In der Gesamtschau zeigt sich, dass das Bundesverfassungsgericht den Grundrechtsschutz von Kindern ausdifferenziert und gestärkt hat. Besonders betont hat das Gericht das Recht auf Leben und auf körperliche Unversehrtheit von Kindern und deren Recht auf freie Entfaltung der Persönlichkeit.[4] Vor allem in Verfahren zu Sorgerechtsentscheidungen hat das Gericht die Individualität des Kindes als Grundrechtsträger herausgestellt. In diesem Kontext wurde auch bestätigt, dass Kindern das Grundrecht auf rechtliches Gehör zustehe (Art. 103 Abs. 1 GG).[5]

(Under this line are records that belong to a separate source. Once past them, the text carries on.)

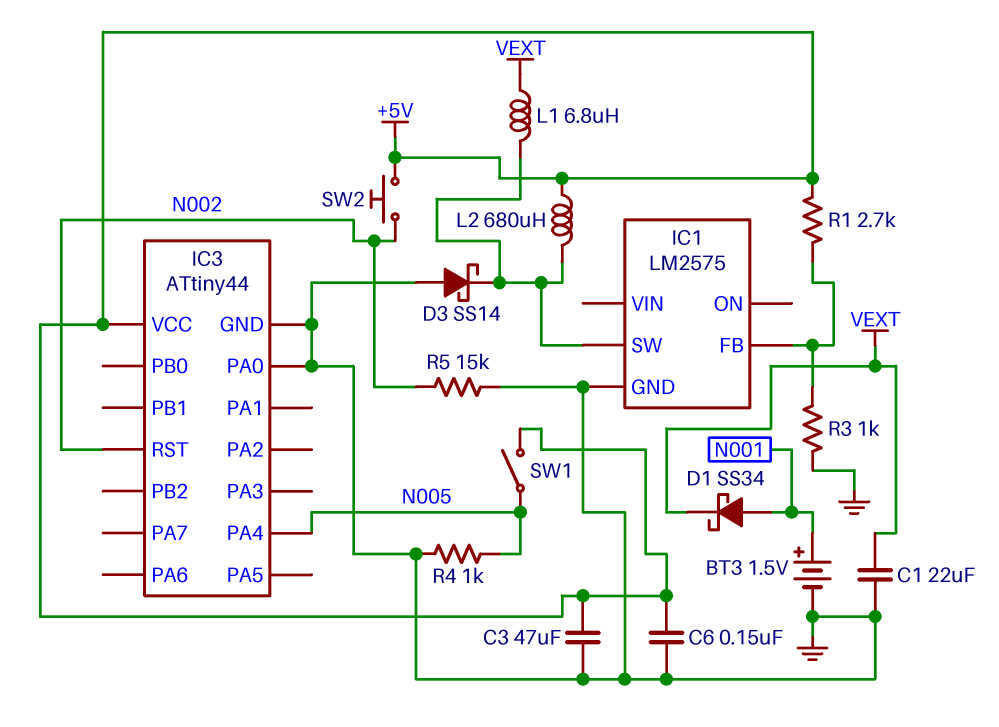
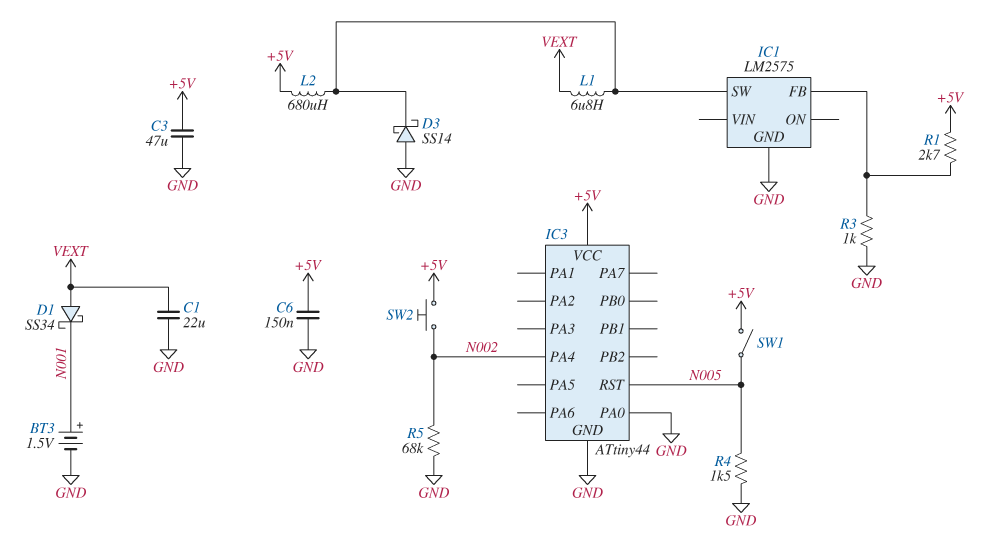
D1: schottky SS34 (A N001, K VEXT) -> schottky SS34 (A VEXT, K N001)
IC3 pin PA4: N005 -> N002
IC3 pin RST: N002 -> N005
R4: 1k (GND, N005) -> 1.5k (GND, N005)
R5: 15k (GND, N002) -> 68k (GND, N002)

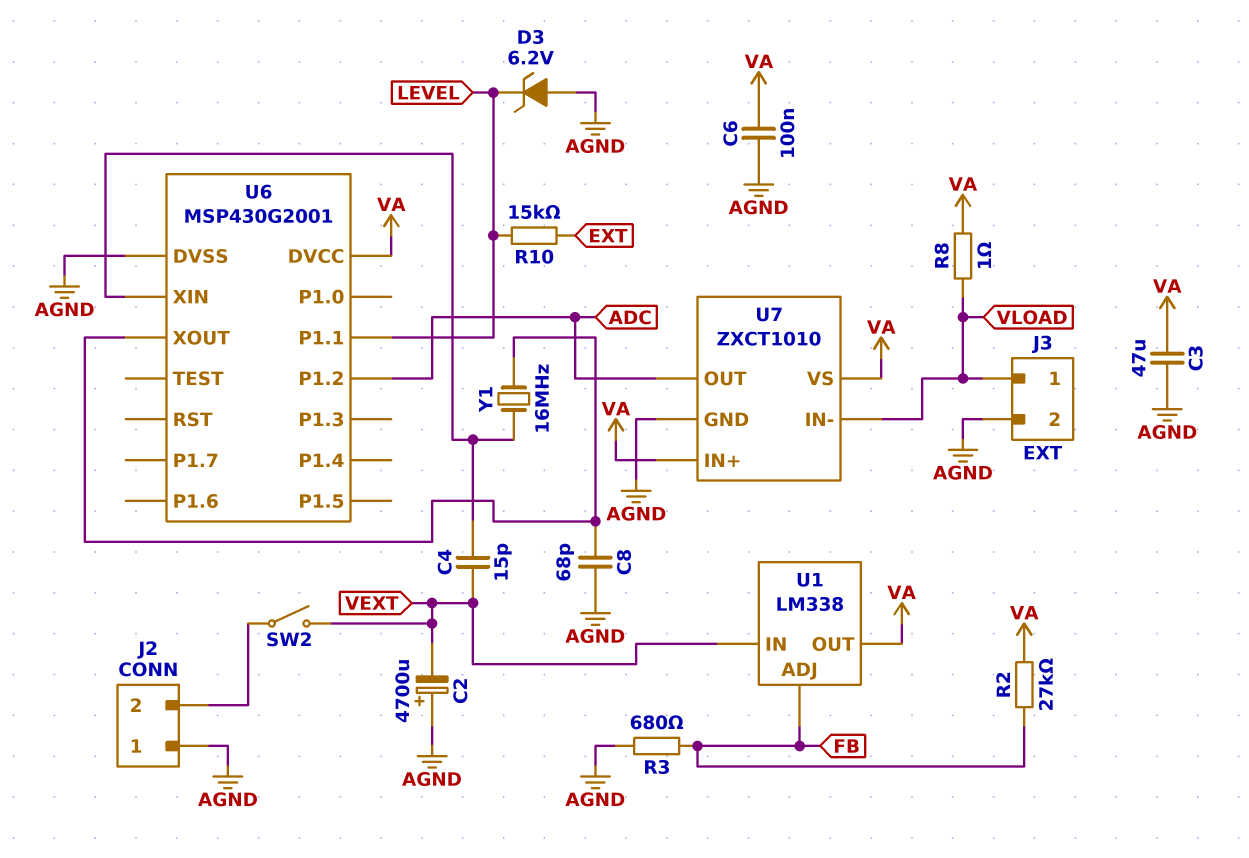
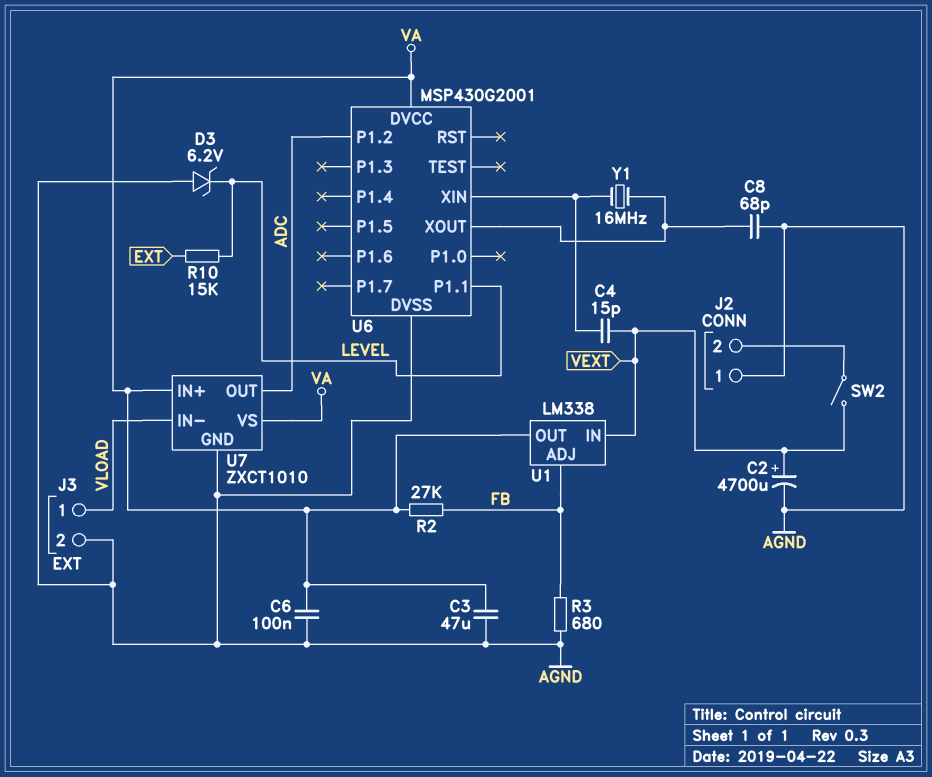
C2: 4700uF (plus AGND, minus VEXT) -> 4700uF (plus VEXT, minus AGND)
R8: 1 (VA, VLOAD) -> none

Des Weiteren hat das Bundesverfassungsgericht auf ein "verfassungsrechtliches Gebot" hingewiesen, "den Willen des Kindes zu berücksichtigen, soweit dies mit seinem Wohl vereinbar ist".

Zitat

"Nur wenn die wachsende Fähigkeit und das wachsende Bedürfnis des Kindes zu selbstständigem verantwortungsvollem Handeln berücksichtigt werden, kann das Ziel erreicht werden, das Kind darin zu unterstützen, zu einer eigenverantwortlichen und gemeinschaftsfähigen Persönlichkeit zu werden",

betonen die Karlsruher Richter.[6]

In seiner neueren Rechtsprechung hat das Gericht zudem aus dem Persönlichkeitsrecht des Kindes und den Elternrechten ein Recht des Kindes auf "elterliche Pflege und Erziehung"[7] abgeleitet. Adressat dieses "subjektiven Gewährleistungsrechts"[8] des Kindes ist der Staat (zum Wächteramt des Staates siehe unten unter 11.).

Kurz und knapp: Die Grundrechte des Grundgesetzes stehen auch Kindern zu. Das Bundesverfassungsgericht hat die Grundrechte zudem kinderspezifisch ausgestaltet. Eine inhaltliche Schutzlücke des Grundgesetzes mit Blick auf Kinder besteht also nicht.